* Task requirements
How many lines in the rows below contain the word "Battery"? Reply with the number alone.

* Data for this task
▼

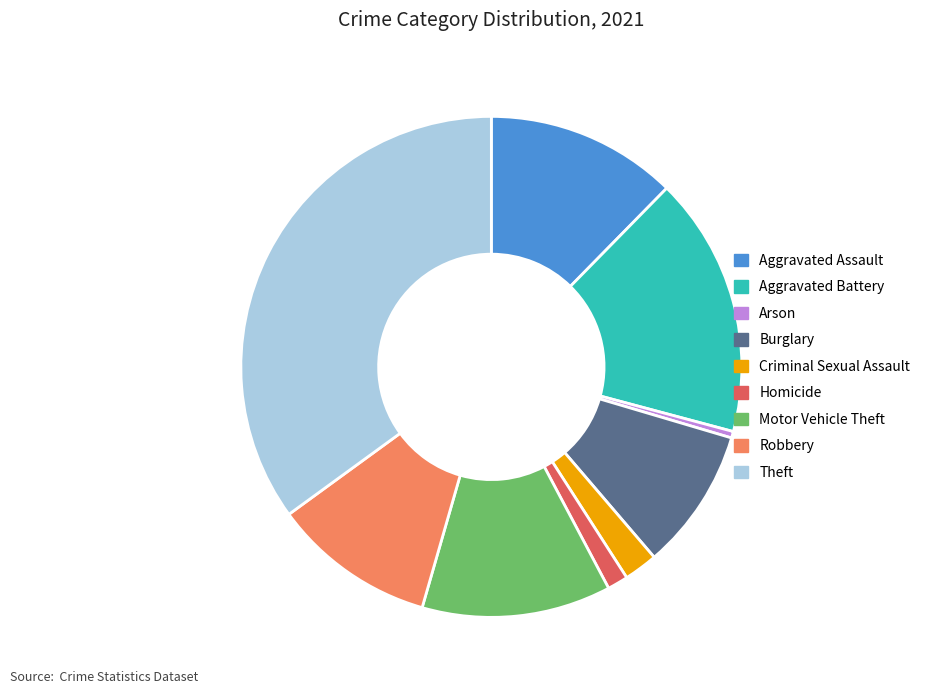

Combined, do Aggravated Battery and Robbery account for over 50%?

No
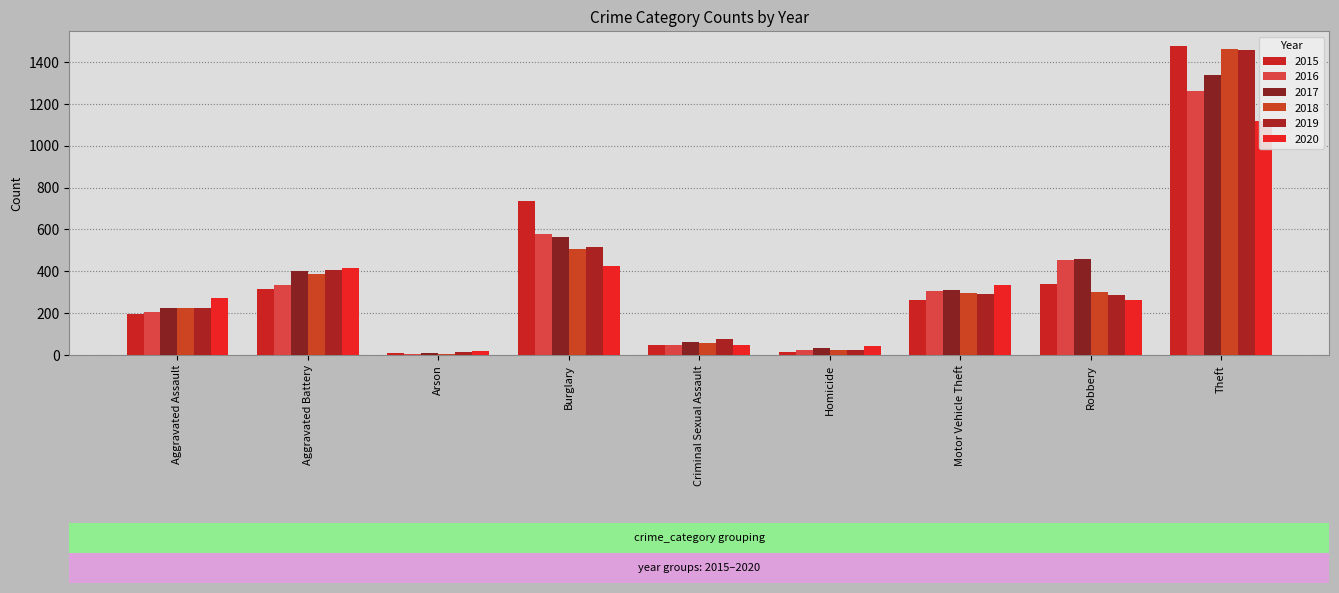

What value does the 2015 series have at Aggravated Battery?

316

▲

* Reply
2